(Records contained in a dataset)
= Beginning of Section =

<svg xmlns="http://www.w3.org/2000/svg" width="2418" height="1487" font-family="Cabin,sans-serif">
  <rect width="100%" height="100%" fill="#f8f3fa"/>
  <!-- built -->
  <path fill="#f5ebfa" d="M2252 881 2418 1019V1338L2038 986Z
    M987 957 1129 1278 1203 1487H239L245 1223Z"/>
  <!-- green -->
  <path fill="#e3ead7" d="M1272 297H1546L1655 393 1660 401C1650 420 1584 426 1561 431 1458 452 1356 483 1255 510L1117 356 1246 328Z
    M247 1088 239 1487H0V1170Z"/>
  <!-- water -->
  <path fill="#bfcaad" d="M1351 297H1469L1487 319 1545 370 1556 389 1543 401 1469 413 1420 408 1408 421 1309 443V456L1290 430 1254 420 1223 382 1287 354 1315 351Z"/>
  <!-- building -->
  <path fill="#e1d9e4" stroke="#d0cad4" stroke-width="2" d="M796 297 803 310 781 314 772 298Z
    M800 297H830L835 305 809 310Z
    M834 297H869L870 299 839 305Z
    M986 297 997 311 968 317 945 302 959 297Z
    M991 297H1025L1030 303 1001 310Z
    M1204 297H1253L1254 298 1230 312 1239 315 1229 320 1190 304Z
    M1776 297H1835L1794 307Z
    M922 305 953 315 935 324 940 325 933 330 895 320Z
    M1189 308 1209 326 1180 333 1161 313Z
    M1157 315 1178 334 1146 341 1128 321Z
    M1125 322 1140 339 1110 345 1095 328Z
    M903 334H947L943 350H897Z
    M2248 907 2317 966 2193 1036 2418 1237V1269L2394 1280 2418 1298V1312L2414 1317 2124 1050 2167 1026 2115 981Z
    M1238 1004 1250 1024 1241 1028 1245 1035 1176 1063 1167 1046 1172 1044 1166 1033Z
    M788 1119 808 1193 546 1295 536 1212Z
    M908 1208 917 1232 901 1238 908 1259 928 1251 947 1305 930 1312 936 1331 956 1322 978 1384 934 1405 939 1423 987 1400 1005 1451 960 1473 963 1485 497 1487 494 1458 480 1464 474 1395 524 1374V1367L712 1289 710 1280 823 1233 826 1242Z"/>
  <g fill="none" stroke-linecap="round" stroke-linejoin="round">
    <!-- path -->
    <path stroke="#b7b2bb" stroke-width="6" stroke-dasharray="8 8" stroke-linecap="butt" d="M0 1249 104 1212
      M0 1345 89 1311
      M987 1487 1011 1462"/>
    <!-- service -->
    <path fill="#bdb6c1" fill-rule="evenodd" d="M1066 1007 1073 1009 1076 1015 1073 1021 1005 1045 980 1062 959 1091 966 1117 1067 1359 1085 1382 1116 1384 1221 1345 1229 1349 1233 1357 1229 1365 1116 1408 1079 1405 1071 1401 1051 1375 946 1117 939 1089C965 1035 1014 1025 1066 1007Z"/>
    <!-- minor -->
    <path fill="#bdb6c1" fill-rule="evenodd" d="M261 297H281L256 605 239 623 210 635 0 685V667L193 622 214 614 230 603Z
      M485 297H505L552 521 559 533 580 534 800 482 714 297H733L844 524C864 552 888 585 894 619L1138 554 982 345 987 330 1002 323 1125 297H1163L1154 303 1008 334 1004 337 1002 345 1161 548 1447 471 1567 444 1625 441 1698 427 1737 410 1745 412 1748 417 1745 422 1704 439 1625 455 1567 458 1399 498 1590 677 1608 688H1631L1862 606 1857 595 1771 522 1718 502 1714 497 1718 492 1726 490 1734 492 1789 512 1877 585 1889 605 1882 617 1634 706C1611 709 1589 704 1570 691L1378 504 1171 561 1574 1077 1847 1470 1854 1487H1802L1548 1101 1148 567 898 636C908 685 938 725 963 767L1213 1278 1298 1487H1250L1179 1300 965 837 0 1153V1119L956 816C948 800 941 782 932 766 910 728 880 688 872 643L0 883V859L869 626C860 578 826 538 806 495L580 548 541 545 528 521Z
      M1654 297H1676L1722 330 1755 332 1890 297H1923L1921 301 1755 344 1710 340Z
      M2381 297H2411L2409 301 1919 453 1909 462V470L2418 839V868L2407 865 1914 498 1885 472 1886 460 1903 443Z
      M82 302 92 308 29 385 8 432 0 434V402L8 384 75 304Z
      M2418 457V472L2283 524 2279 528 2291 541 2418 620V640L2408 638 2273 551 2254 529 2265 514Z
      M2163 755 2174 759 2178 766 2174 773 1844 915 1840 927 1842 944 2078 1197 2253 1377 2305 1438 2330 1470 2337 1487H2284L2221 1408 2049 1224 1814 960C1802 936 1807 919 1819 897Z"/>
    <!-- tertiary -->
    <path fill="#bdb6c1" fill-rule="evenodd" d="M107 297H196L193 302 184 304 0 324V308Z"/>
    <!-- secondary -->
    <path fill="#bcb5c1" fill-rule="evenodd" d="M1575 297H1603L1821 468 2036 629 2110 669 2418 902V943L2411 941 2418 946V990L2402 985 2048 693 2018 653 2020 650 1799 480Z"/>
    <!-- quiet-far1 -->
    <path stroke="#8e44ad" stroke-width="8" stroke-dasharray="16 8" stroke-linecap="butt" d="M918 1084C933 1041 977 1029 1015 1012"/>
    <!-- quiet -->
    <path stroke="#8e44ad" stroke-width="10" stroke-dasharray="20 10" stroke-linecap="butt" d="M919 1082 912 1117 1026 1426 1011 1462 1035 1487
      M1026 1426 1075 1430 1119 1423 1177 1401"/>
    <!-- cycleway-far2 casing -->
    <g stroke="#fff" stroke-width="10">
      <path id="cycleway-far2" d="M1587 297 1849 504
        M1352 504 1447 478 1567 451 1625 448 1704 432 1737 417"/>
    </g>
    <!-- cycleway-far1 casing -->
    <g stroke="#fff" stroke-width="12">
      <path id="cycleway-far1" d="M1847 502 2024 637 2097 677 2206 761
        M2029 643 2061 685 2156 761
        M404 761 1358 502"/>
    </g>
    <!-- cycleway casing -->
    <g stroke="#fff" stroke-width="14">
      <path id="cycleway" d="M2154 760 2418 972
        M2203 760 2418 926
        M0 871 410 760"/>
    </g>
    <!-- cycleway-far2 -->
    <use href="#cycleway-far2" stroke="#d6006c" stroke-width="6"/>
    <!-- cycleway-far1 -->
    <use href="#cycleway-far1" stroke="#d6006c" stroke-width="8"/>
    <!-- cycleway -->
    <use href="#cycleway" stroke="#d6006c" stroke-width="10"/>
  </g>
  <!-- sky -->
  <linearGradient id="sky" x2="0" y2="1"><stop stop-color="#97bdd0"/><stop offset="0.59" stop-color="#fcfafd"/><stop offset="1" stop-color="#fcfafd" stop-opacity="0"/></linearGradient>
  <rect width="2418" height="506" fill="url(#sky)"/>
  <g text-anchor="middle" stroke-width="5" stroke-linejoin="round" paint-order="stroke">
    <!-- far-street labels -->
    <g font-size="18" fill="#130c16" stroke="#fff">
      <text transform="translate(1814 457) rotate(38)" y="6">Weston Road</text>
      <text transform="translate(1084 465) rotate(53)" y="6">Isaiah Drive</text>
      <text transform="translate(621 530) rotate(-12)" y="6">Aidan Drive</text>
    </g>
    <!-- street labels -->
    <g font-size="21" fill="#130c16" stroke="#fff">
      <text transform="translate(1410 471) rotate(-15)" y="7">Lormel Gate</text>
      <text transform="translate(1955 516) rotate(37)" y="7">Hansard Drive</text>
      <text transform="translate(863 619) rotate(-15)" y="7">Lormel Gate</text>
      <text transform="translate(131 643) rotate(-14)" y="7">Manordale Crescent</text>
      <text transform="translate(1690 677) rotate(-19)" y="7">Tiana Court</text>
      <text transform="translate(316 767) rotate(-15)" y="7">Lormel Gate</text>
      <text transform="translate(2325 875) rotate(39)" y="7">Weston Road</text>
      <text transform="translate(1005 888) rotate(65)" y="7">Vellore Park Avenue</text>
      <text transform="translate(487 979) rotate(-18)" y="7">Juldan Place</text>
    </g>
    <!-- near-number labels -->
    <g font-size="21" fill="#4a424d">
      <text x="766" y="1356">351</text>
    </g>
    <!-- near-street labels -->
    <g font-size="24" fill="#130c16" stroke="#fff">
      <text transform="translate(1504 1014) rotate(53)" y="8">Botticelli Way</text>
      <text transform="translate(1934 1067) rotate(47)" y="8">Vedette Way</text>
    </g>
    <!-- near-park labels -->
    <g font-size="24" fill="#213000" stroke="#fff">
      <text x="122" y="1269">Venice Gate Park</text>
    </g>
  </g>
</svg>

= End of Section =

■ **What is being asked**: Output only an exact transcription of the lines above from the one with "M247 1088 239" up to and including the one with "<!-- minor -->".

■ **Response**:
    M247 1088 239 1487H0V1170Z"/>
  <!-- water -->
  <path fill="#bfcaad" d="M1351 297H1469L1487 319 1545 370 1556 389 1543 401 1469 413 1420 408 1408 421 1309 443V456L1290 430 1254 420 1223 382 1287 354 1315 351Z"/>
  <!-- building -->
  <path fill="#e1d9e4" stroke="#d0cad4" stroke-width="2" d="M796 297 803 310 781 314 772 298Z
    M800 297H830L835 305 809 310Z
    M834 297H869L870 299 839 305Z
    M986 297 997 311 968 317 945 302 959 297Z
    M991 297H1025L1030 303 1001 310Z
    M1204 297H1253L1254 298 1230 312 1239 315 1229 320 1190 304Z
    M1776 297H1835L1794 307Z
    M922 305 953 315 935 324 940 325 933 330 895 320Z
    M1189 308 1209 326 1180 333 1161 313Z
    M1157 315 1178 334 1146 341 1128 321Z
    M1125 322 1140 339 1110 345 1095 328Z
    M903 334H947L943 350H897Z
    M2248 907 2317 966 2193 1036 2418 1237V1269L2394 1280 2418 1298V1312L2414 1317 2124 1050 2167 1026 2115 981Z
    M1238 1004 1250 1024 1241 1028 1245 1035 1176 1063 1167 1046 1172 1044 1166 1033Z
    M788 1119 808 1193 546 1295 536 1212Z
    M908 1208 917 1232 901 1238 908 1259 928 1251 947 1305 930 1312 936 1331 956 1322 978 1384 934 1405 939 1423 987 1400 1005 1451 960 1473 963 1485 497 1487 494 1458 480 1464 474 1395 524 1374V1367L712 1289 710 1280 823 1233 826 1242Z"/>
  <g fill="none" stroke-linecap="round" stroke-linejoin="round">
    <!-- path -->
    <path stroke="#b7b2bb" stroke-width="6" stroke-dasharray="8 8" stroke-linecap="butt" d="M0 1249 104 1212
      M0 1345 89 1311
      M987 1487 1011 1462"/>
    <!-- service -->
    <path fill="#bdb6c1" fill-rule="evenodd" d="M1066 1007 1073 1009 1076 1015 1073 1021 1005 1045 980 1062 959 1091 966 1117 1067 1359 1085 1382 1116 1384 1221 1345 1229 1349 1233 1357 1229 1365 1116 1408 1079 1405 1071 1401 1051 1375 946 1117 939 1089C965 1035 1014 1025 1066 1007Z"/>
    <!-- minor -->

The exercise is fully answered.